AIM OF THE TASK:
Convert all of the material below into a Markdown table with two columns, "Row" for the row number and "Entry" for the line. Leave out any blank lines.

DATASET EXTRACT:
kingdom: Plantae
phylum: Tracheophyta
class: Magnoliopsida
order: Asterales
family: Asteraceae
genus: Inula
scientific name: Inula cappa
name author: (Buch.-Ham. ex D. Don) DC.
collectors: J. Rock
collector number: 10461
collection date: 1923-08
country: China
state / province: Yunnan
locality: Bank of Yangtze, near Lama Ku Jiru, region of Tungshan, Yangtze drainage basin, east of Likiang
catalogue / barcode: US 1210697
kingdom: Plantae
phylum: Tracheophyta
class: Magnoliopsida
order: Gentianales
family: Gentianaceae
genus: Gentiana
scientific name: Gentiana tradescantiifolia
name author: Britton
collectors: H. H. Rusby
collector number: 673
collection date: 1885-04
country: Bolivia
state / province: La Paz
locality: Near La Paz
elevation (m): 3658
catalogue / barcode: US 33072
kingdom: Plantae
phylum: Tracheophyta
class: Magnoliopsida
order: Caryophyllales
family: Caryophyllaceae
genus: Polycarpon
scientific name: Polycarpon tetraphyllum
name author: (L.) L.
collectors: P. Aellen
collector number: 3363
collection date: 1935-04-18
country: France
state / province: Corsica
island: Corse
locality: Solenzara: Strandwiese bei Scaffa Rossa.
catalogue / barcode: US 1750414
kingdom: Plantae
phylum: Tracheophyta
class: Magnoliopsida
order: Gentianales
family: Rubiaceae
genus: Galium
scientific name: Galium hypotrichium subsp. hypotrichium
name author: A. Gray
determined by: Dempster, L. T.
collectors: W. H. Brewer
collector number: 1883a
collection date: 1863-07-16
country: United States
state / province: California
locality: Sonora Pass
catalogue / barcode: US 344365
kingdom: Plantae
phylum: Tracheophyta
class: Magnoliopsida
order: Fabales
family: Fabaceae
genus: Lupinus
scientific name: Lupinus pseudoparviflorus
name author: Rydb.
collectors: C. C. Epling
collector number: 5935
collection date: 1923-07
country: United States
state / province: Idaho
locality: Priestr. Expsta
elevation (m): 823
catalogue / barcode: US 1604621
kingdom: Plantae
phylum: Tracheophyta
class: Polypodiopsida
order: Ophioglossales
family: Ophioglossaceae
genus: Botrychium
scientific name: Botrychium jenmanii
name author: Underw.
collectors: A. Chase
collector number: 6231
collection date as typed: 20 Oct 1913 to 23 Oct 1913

SOLVED EXERCISE:
| Row | Entry |
|---|---|
| 1 | kingdom: Plantae |
| 2 | phylum: Tracheophyta |
| 3 | class: Magnoliopsida |
| 4 | order: Asterales |
| 5 | family: Asteraceae |
| 6 | genus: Inula |
| 7 | scientific name: Inula cappa |
| 8 | name author: (Buch.-Ham. ex D. Don) DC. |
| 9 | collectors: J. Rock |
| 10 | collector number: 10461 |
| 11 | collection date: 1923-08 |
| 12 | country: China |
| 13 | state / province: Yunnan |
| 14 | locality: Bank of Yangtze, near Lama Ku Jiru, region of Tungshan, Yangtze drainage basin, east of Likiang |
| 15 | catalogue / barcode: US 1210697 |
| 16 | kingdom: Plantae |
| 17 | phylum: Tracheophyta |
| 18 | class: Magnoliopsida |
| 19 | order: Gentianales |
| 20 | family: Gentianaceae |
| 21 | genus: Gentiana |
| 22 | scientific name: Gentiana tradescantiifolia |
| 23 | name author: Britton |
| 24 | collectors: H. H. Rusby |
| 25 | collector number: 673 |
| 26 | collection date: 1885-04 |
| 27 | country: Bolivia |
| 28 | state / province: La Paz |
| 29 | locality: Near La Paz |
| 30 | elevation (m): 3658 |
| 31 | catalogue / barcode: US 33072 |
| 32 | kingdom: Plantae |
| 33 | phylum: Tracheophyta |
| 34 | class: Magnoliopsida |
| 35 | order: Caryophyllales |
| 36 | family: Caryophyllaceae |
| 37 | genus: Polycarpon |
| 38 | scientific name: Polycarpon tetraphyllum |
| 39 | name author: (L.) L. |
| 40 | collectors: P. Aellen |
| 41 | collector number: 3363 |
| 42 | collection date: 1935-04-18 |
| 43 | country: France |
| 44 | state / province: Corsica |
| 45 | island: Corse |
| 46 | locality: Solenzara: Strandwiese bei Scaffa Rossa. |
| 47 | catalogue / barcode: US 1750414 |
| 48 | kingdom: Plantae |
| 49 | phylum: Tracheophyta |
| 50 | class: Magnoliopsida |
| 51 | order: Gentianales |
| 52 | family: Rubiaceae |
| 53 | genus: Galium |
| 54 | scientific name: Galium hypotrichium subsp. hypotrichium |
| 55 | name author: A. Gray |
| 56 | determined by: Dempster, L. T. |
| 57 | collectors: W. H. Brewer |
| 58 | collector number: 1883a |
| 59 | collection date: 1863-07-16 |
| 60 | country: United States |
| 61 | state / province: California |
| 62 | locality: Sonora Pass |
| 63 | catalogue / barcode: US 344365 |
| 64 | kingdom: Plantae |
| 65 | phylum: Tracheophyta |
| 66 | class: Magnoliopsida |
| 67 | order: Fabales |
| 68 | family: Fabaceae |
| 69 | genus: Lupinus |
| 70 | scientific name: Lupinus pseudoparviflorus |
| 71 | name author: Rydb. |
| 72 | collectors: C. C. Epling |
| 73 | collector number: 5935 |
| 74 | collection date: 1923-07 |
| 75 | country: United States |
| 76 | state / province: Idaho |
| 77 | locality: Priestr. Expsta |
| 78 | elevation (m): 823 |
| 79 | catalogue / barcode: US 1604621 |
| 80 | kingdom: Plantae |
| 81 | phylum: Tracheophyta |
| 82 | class: Polypodiopsida |
| 83 | order: Ophioglossales |
| 84 | family: Ophioglossaceae |
| 85 | genus: Botrychium |
| 86 | scientific name: Botrychium jenmanii |
| 87 | name author: Underw. |
| 88 | collectors: A. Chase |
| 89 | collector number: 6231 |
| 90 | collection date as typed: 20 Oct 1913 to 23 Oct 1913 |